▶ _Dataset items_:
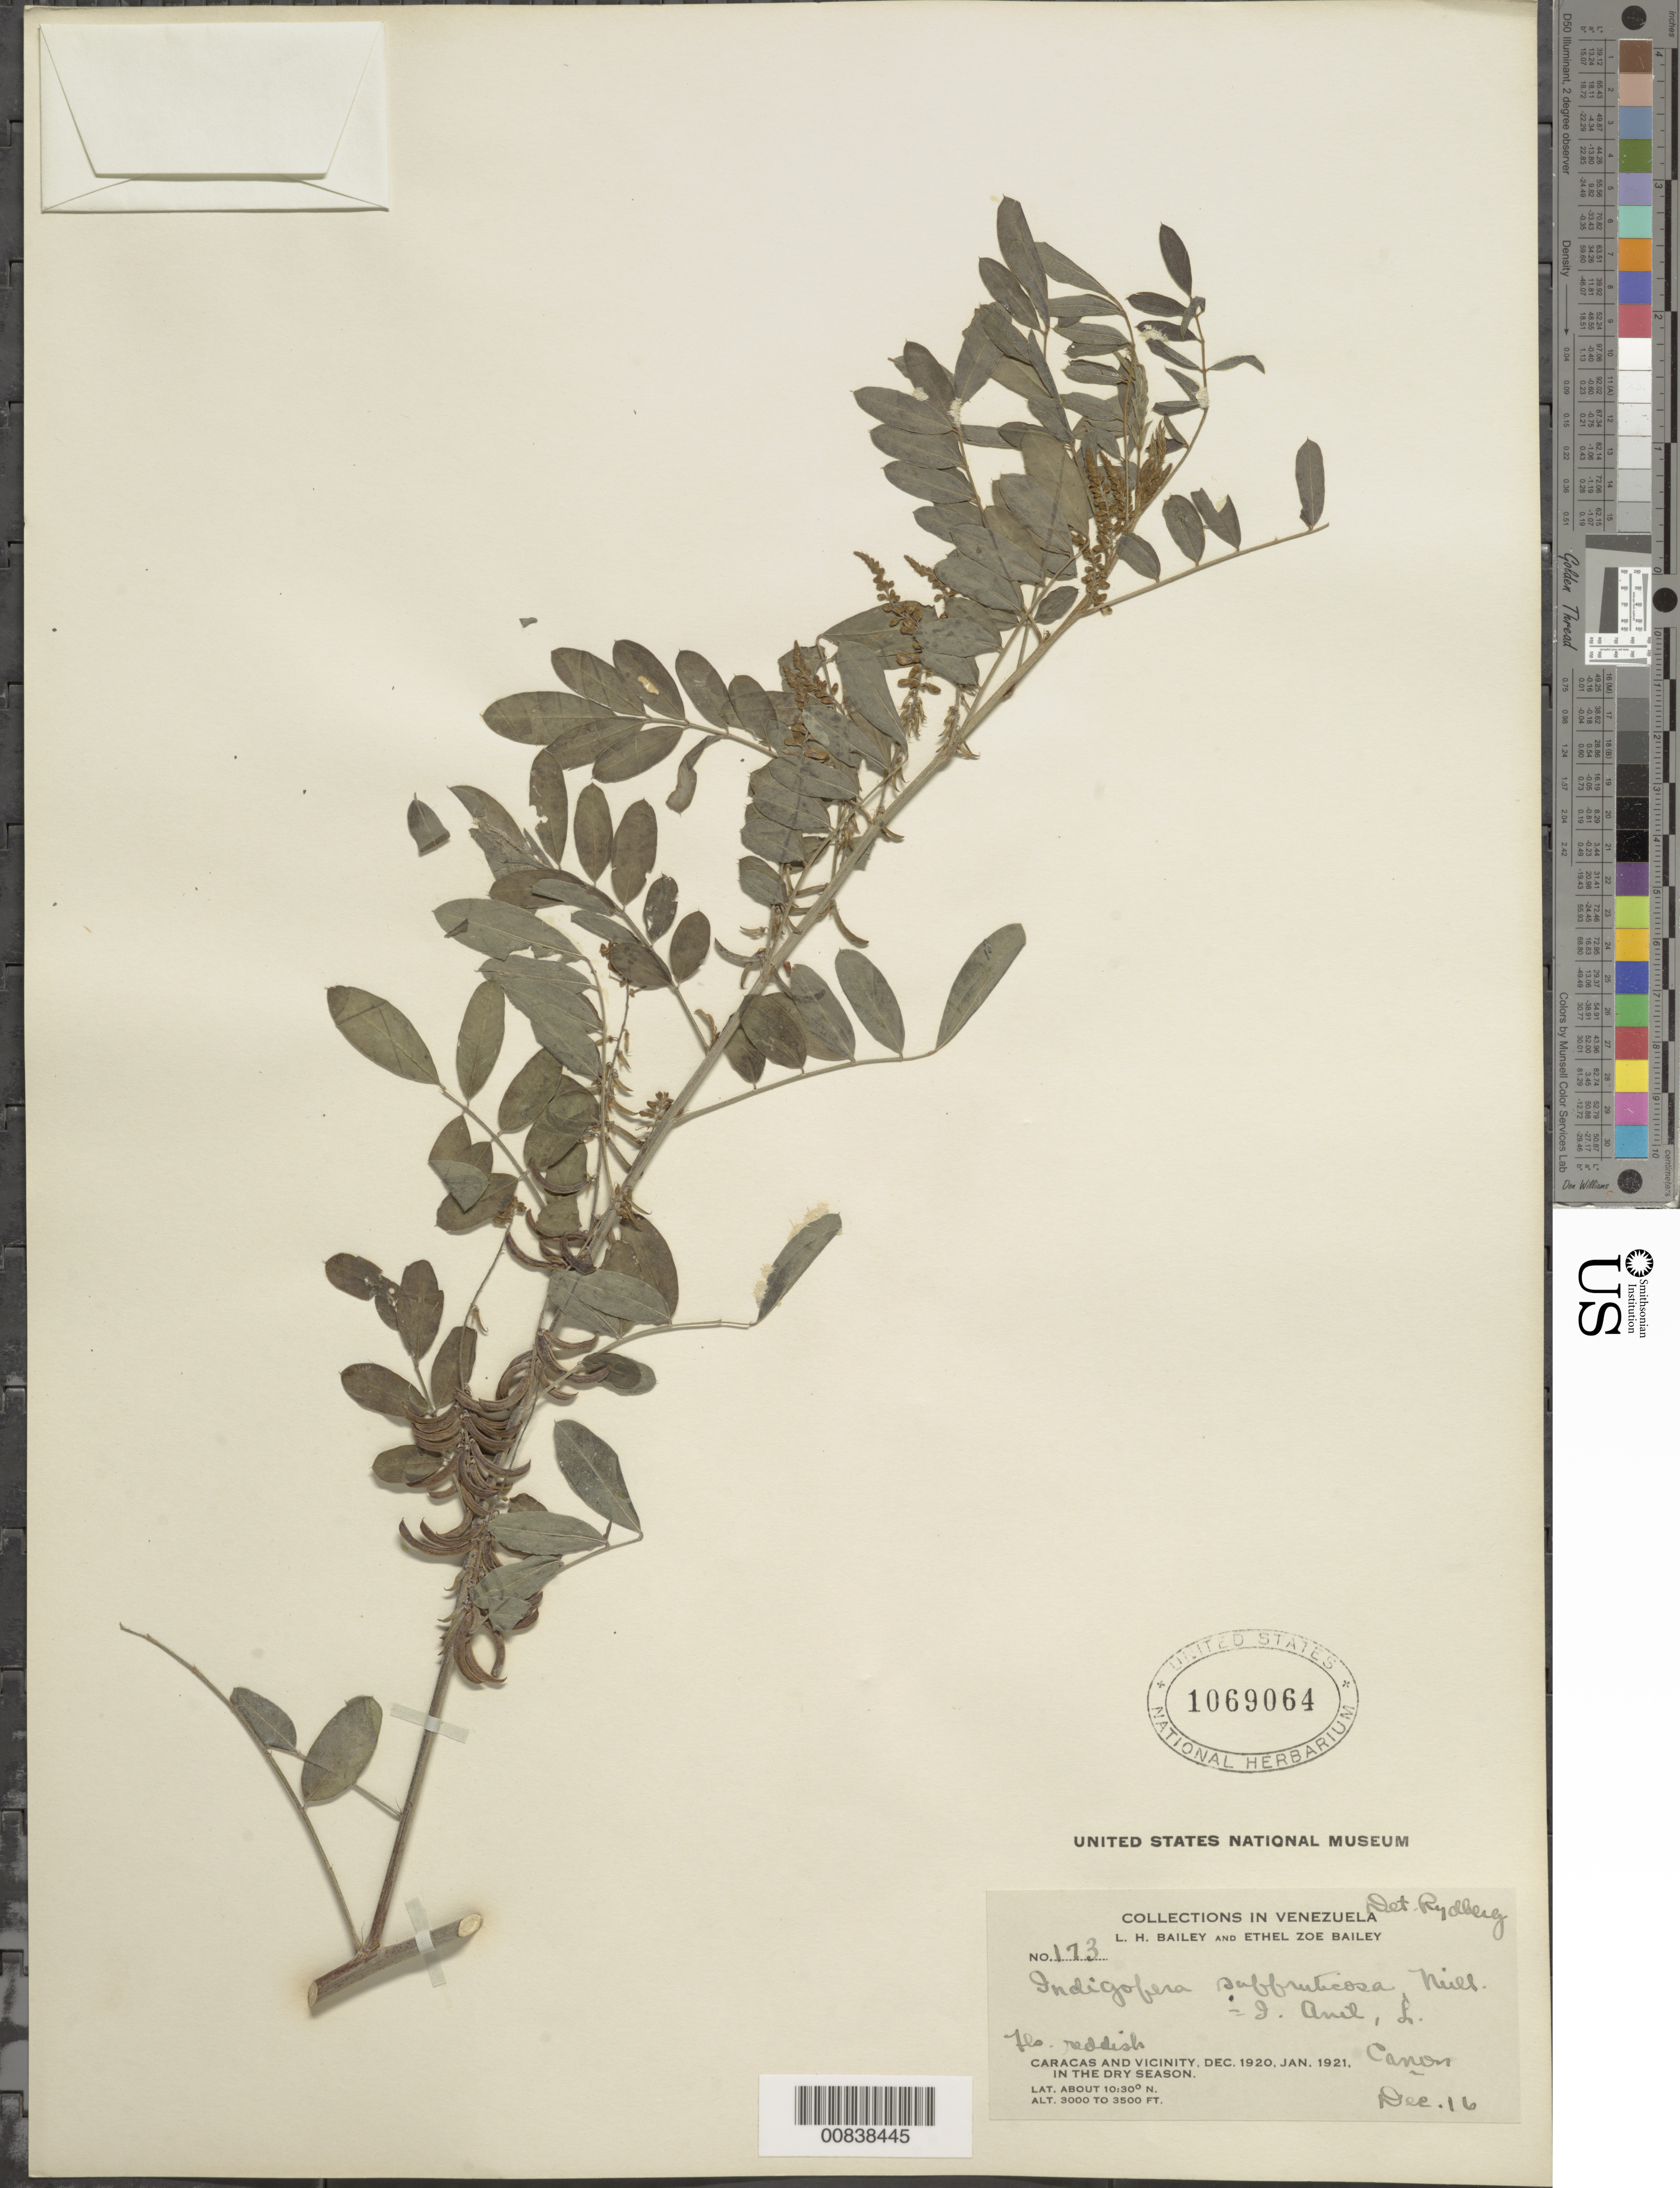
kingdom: Plantae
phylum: Tracheophyta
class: Magnoliopsida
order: Fabales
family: Fabaceae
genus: Indigofera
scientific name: Indigofera suffruticosa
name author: Mill.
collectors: L. H. Bailey & E. Z. Bailey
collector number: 173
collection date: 1920-12-16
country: Venezuela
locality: Caracas and Vicinity in the dry season.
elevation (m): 914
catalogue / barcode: US 1069064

▶ _Required work_: Convert this material into a two-column CSV with the header field,value, one row per entry, the field name in the first quoted field and its value in the second, with any line breaks replaced by spaces. Leave out the picture.

▶ _Exercise output_:
field,value
"kingdom:","Plantae"
"phylum:","Tracheophyta"
"class:","Magnoliopsida"
"order:","Fabales"
"family:","Fabaceae"
"genus:","Indigofera"
"scientific name:","Indigofera suffruticosa"
"name author:","Mill."
"collectors:","L. H. Bailey & E. Z. Bailey"
"collector number:","173"
"collection date:","1920-12-16"
"country:","Venezuela"
"locality:","Caracas and Vicinity in the dry season."
"elevation (m):","914"
"catalogue / barcode:","US 1069064"